_What this task involves_: Return every line of the material below that contains the string "Check". Case counts.

_The records_:
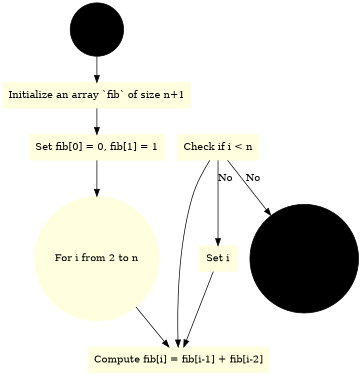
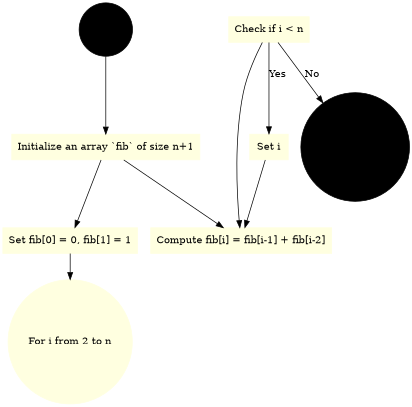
  digraph {
    node [color=lightyellow shape=box style=filled]
    Start [color=black shape=circle width=.15]
    "Initialize an array `fib` of size n+1"
    "Set fib[0] = 0, fib[1] = 1"
    "For i from 2 to n" [shape=circle]
    "Compute fib[i] = fib[i-1] + fib[i-2]"
    "Check if i < n"
    n7 [label="Set i"]
    "Return fib[n]" [color=black shape=circle width=.15]
    Start -> "Initialize an array `fib` of size n+1"
    "Initialize an array `fib` of size n+1" -> "Set fib[0] = 0, fib[1] = 1"
    "Set fib[0] = 0, fib[1] = 1" -> "For i from 2 to n"
-   "For i from 2 to n" -> "Compute fib[i] = fib[i-1] + fib[i-2]"
+   "Initialize an array `fib` of size n+1" -> "Compute fib[i] = fib[i-1] + fib[i-2]"
    "Check if i < n" -> "Compute fib[i] = fib[i-1] + fib[i-2]"
-   "Check if i < n" -> n7 [label=No]
+   "Check if i < n" -> n7 [label=Yes]
    "Check if i < n" -> "Return fib[n]" [label=No]
    n7 -> "Compute fib[i] = fib[i-1] + fib[i-2]"
  }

_Final result_:
    "Check if i < n"
    "Check if i < n" -> "Compute fib[i] = fib[i-1] + fib[i-2]"
-   "Check if i < n" -> n7 [label=No]
+   "Check if i < n" -> n7 [label=Yes]
    "Check if i < n" -> "Return fib[n]" [label=No]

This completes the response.